- First edition
- Date: June 21, 2022
- Page count: 224 pages
- Publisher: Simon & Schuster

Creative team
- Writer: Rebecca Hall
- Artist: Hugo Martínez

Original publication
- Language: English
- ISBN: 9781982115203

= Wake: The Hidden History of Women-Led Slave Revolts =

2022 graphic novel written by Rebecca Hall

Wake: The Hidden History of Women-Led Slave Revolts is a graphic novel written by Rebecca Hall and illustrated by Hugo Martínez. Wake was published by Simon & Schuster on June 21, 2022.

==Synopsis==
The book follows Rebecca Hall's experiences searching through municipal records and archives in an attempt to find evidence of the Atlantic slave trade and its effects on American society. Hall includes autobiographical details about herself and her ancestors in relation to her search.

== Background ==
Tasha Lowe-Newsome suggests in The Comics Journal that the title's use of the word "wake" has multiple meanings.

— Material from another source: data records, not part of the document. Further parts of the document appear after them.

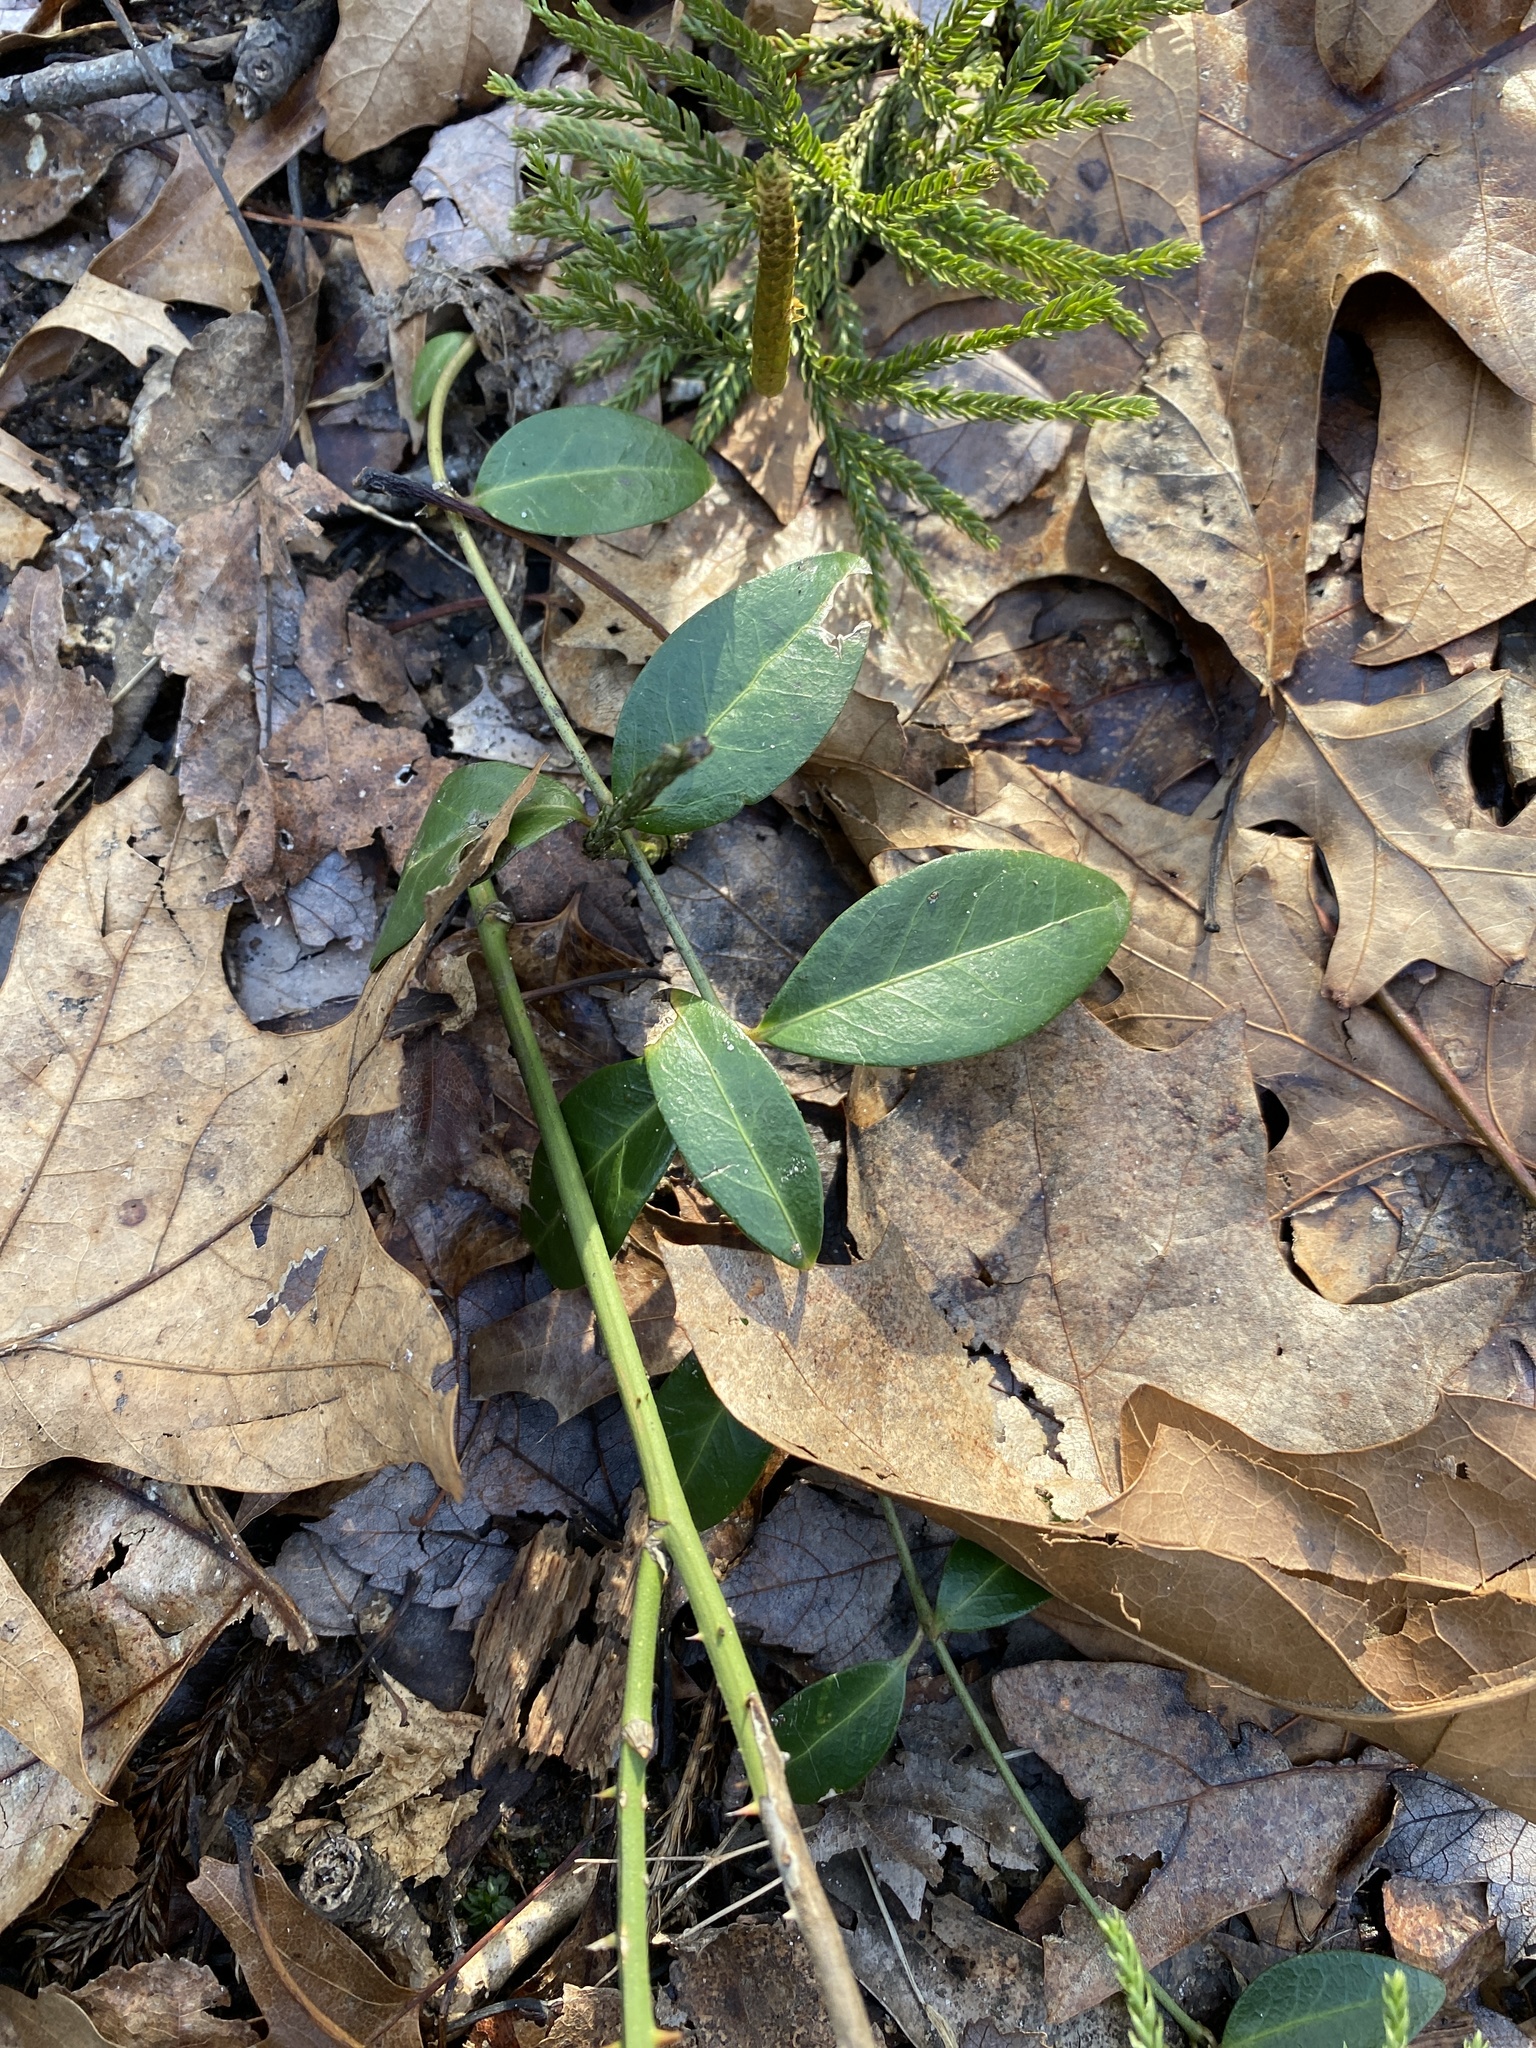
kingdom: Plantae
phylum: Tracheophyta
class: Magnoliopsida
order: Gentianales
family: Apocynaceae
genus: Vinca
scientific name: Vinca minor
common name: Lesser periwinkle
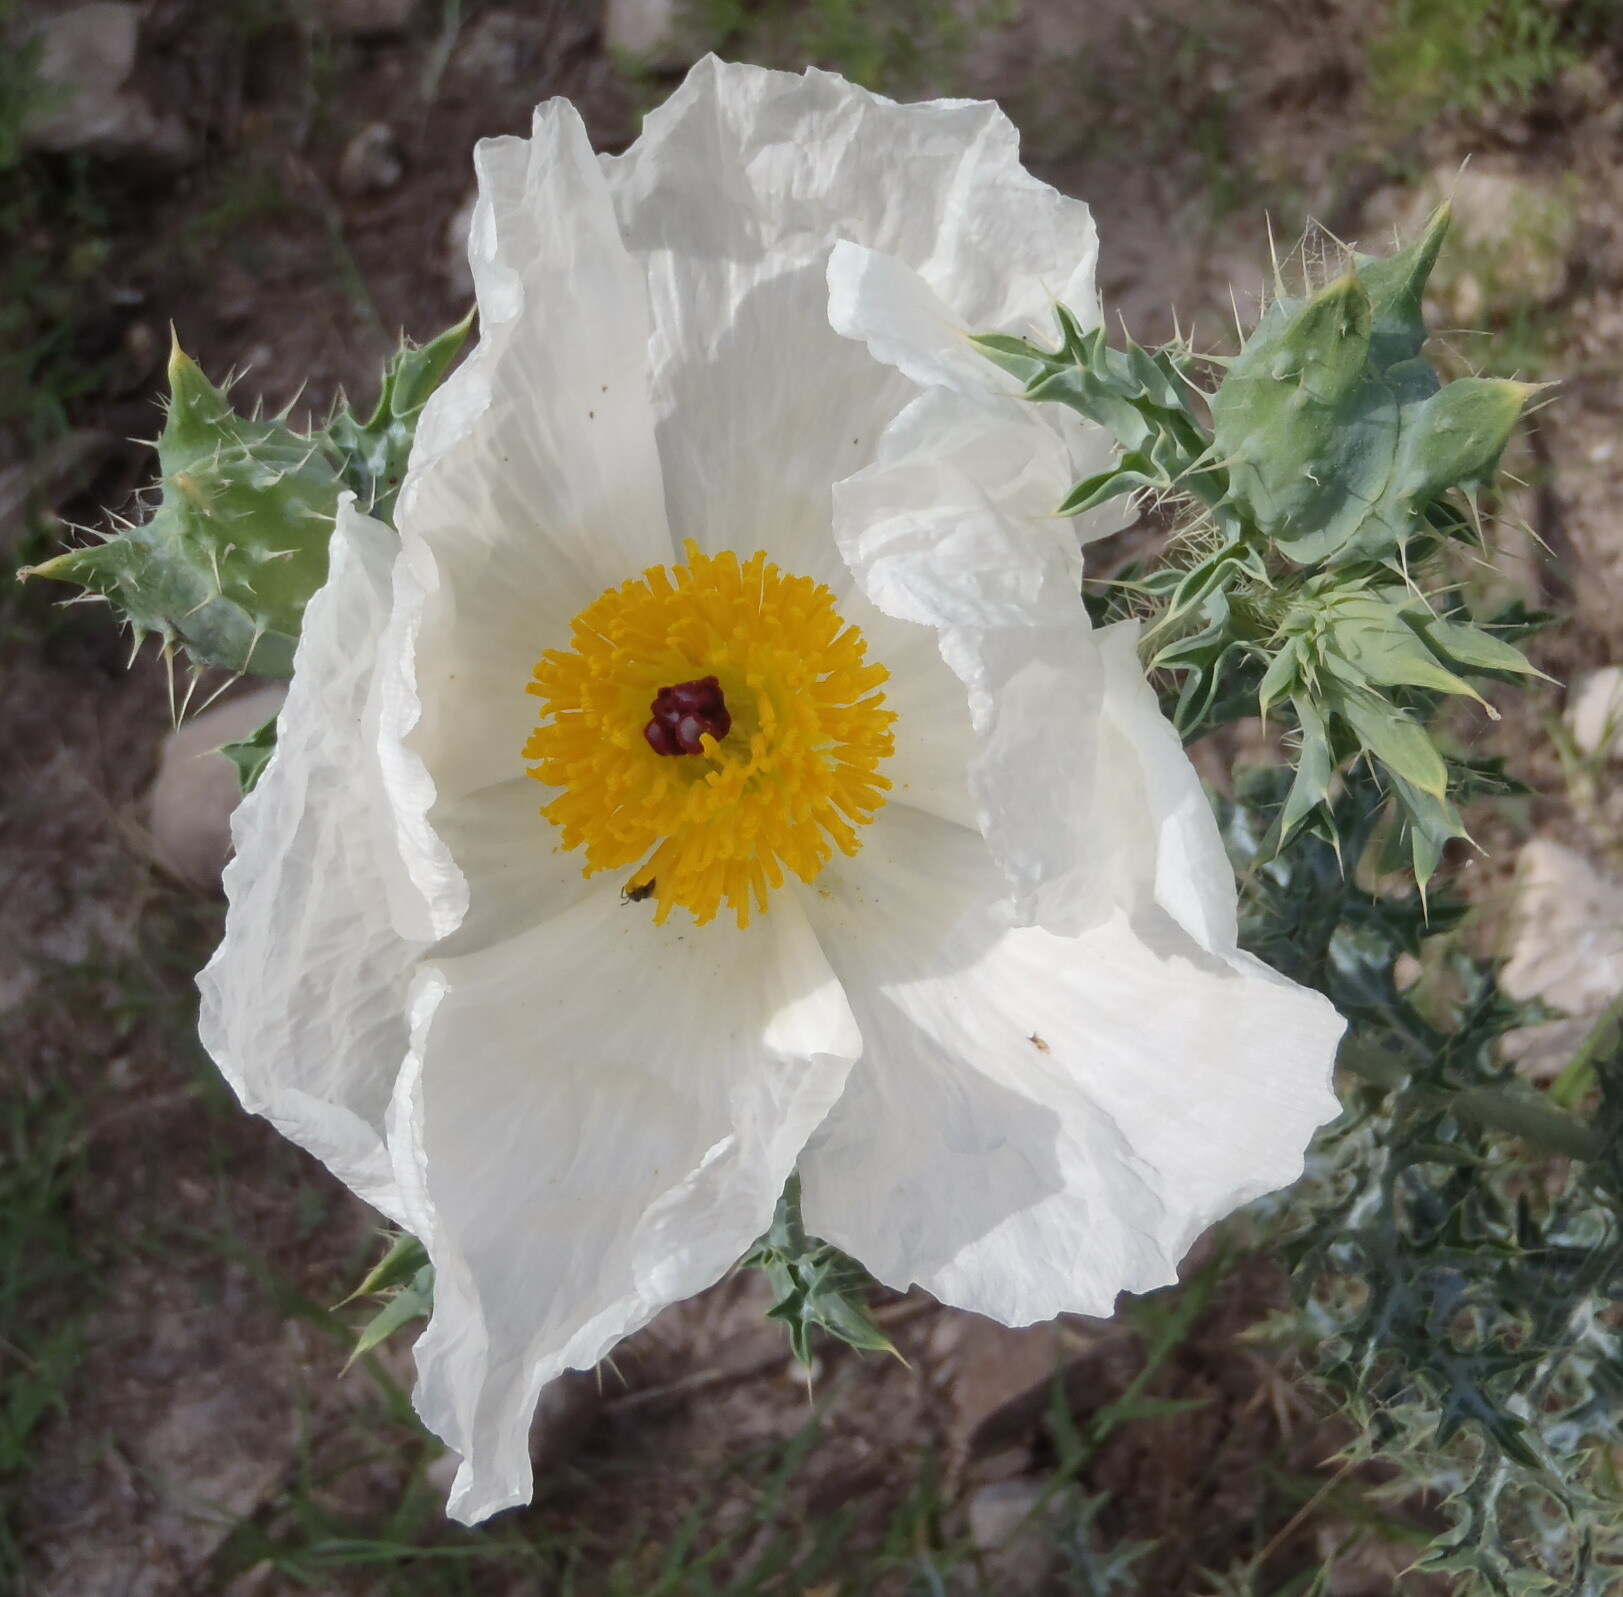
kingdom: Plantae
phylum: Tracheophyta
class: Magnoliopsida
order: Ranunculales
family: Papaveraceae
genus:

For instance, wake up to historical realities, wake up to current day reality, the wake of a slave ship, and the wake or remembrance of the African people who lost their lives. The graphic novel was written by Rebecca Hall and illustrated by Hugo Martínez.

== Reception ==
The graphic novel received a starred review from Publishers Weekly calling it a "nuanced and affecting debut". Kirkus Reviews called the book "An urgent, brilliant work of historical excavation." Annie Bostrom wrote in Booklist that the novel is "A necessary corrective to violent erasure and a tribute to untold strength". Jaime Herndon wrote in Book Riot that it is "a powerful book that shines a light on an often-ignored part of history." Michael Cavna and David Betancourt of The Washington Post, included the book in their list of the best graphic novels of 2021 saying that the book is "a must-read achievement." The book was a 2022 Finalist in the PEN America Literary Award in the category PEN Open Book Award. The book was nominated for the Publishers Weekly 2021 Graphic Novel Critics Poll. The novel was also nominated in the category Outstanding Literary Work by a Debut Author in the 53rd NAACP Image Awards.